Key Challenges of Edge AI 

There are several challenges in implementing Edge AI: 

  • Ensuring data quality to generate accurate predictions 
  • Security risks due to diverse data and device-level security breaches 
  • Edge devices are constrained by limited processing power compared to the cloud environment 
  • Updating models across various edge devices 

The Future of Edge AI 

The rise of edge computing, the proliferation of IoT devices and advancements in AI and AI-powered technologies in recent times have opened up many possibilities for Edge AI. Thanks to the advancements, Edge AI is becoming more popular and powerful and is being adopted by enterprises worldwide. As a result, industries such as manufacturing, health care and automotive will rely more and more on AI-enabled edge systems for mission-critical work. 

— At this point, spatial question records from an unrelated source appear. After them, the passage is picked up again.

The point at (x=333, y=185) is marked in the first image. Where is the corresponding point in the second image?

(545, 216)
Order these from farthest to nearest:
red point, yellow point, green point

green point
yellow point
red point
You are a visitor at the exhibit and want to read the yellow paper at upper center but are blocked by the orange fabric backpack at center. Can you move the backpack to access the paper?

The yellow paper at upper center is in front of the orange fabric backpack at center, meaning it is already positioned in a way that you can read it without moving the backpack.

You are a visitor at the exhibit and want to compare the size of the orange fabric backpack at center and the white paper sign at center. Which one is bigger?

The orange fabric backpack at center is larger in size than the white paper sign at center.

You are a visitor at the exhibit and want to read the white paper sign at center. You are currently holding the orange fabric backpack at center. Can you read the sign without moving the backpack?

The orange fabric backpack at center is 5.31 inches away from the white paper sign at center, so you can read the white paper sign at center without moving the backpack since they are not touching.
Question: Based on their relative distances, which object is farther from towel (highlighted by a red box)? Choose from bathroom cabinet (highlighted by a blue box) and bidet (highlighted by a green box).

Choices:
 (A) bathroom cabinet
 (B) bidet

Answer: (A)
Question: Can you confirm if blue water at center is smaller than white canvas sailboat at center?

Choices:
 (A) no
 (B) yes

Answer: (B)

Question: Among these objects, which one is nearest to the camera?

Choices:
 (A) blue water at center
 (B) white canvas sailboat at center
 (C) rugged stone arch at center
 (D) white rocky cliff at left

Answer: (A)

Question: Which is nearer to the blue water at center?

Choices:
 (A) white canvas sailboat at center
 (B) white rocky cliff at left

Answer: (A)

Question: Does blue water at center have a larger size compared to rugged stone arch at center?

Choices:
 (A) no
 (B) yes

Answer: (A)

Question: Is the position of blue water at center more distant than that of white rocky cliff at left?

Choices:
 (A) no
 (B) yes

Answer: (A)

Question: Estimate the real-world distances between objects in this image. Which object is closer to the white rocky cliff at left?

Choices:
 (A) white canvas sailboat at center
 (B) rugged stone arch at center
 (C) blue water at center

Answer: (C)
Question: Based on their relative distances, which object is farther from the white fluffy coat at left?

Here’s what we can expect from Edge AI in the coming years: 

  • More smart cities with real-time traffic management 
  • More autonomous drones for logistics and disaster response 
  • More scalable AI ecosystems that can balance workloads between the cloud and the edge seamlessly 

Key Takeaways 

  • Local Data Processing: Edge AI can process data locally, so you get faster responses and  rely less on servers that are far away. 
  • Real-Time Decision-Making: You can use Edge AI to reduce latency, enabling support for mission-critical applications easily. 
  • Efficient and Cost-Effective: When you use Edge AI, you send only insights to the cloud platforms, reducing network bandwidth consumption and operational costs. 
  • Enhanced Privacy and Security: When you use Edge AI, sensitive data can reside on local devices, providing better compliance and lower exposure to breaches. 
  • Applications: Edge AI is transforming many industries, such as health care, autonomous vehicles, manufacturing and smart cities. 
  • Hybrid Architecture: Edge AI uses a hybrid architecture where the cloud is used for model training and storage, and edge devices perform inference at the edge, providing greater autonomy and resilience in real-time.